• WHAT THE TASK ASKS
Search through the entries for the word "shoulder" and copy every line that has it.

• Images with pose keypoints
########################################
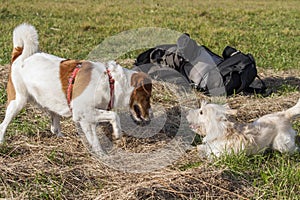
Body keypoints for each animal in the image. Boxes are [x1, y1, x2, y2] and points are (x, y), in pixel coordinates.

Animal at [0, 23, 152, 155]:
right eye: (147, 97)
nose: (150, 117)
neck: (111, 81)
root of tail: (19, 54)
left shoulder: (87, 117)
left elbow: (95, 136)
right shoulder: (82, 112)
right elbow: (114, 116)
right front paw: (115, 136)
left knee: (54, 127)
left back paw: (62, 138)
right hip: (17, 101)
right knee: (3, 125)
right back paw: (1, 142)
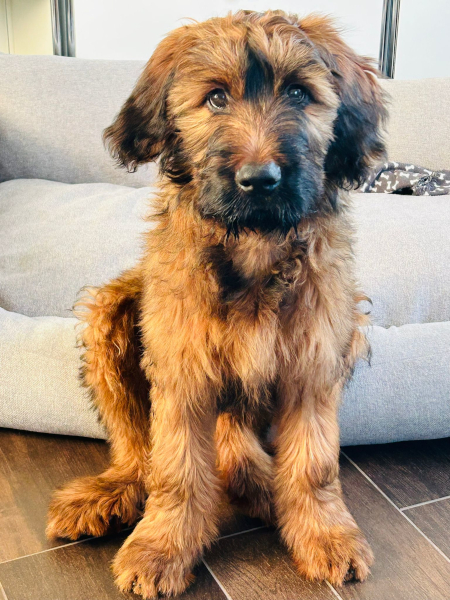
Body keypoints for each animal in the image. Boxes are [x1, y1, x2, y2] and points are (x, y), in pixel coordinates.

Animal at [46, 10, 387, 598]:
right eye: (215, 98)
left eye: (300, 93)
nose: (260, 180)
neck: (253, 244)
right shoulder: (180, 366)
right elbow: (175, 469)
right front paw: (161, 547)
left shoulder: (314, 359)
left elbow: (314, 463)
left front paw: (325, 534)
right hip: (112, 318)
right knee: (136, 448)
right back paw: (112, 492)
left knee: (236, 436)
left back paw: (259, 484)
########################################
• SOLVED PROBLEM
left shoulder: (87, 117)
right shoulder: (82, 112)
right shoulder: (180, 366)
left shoulder: (314, 359)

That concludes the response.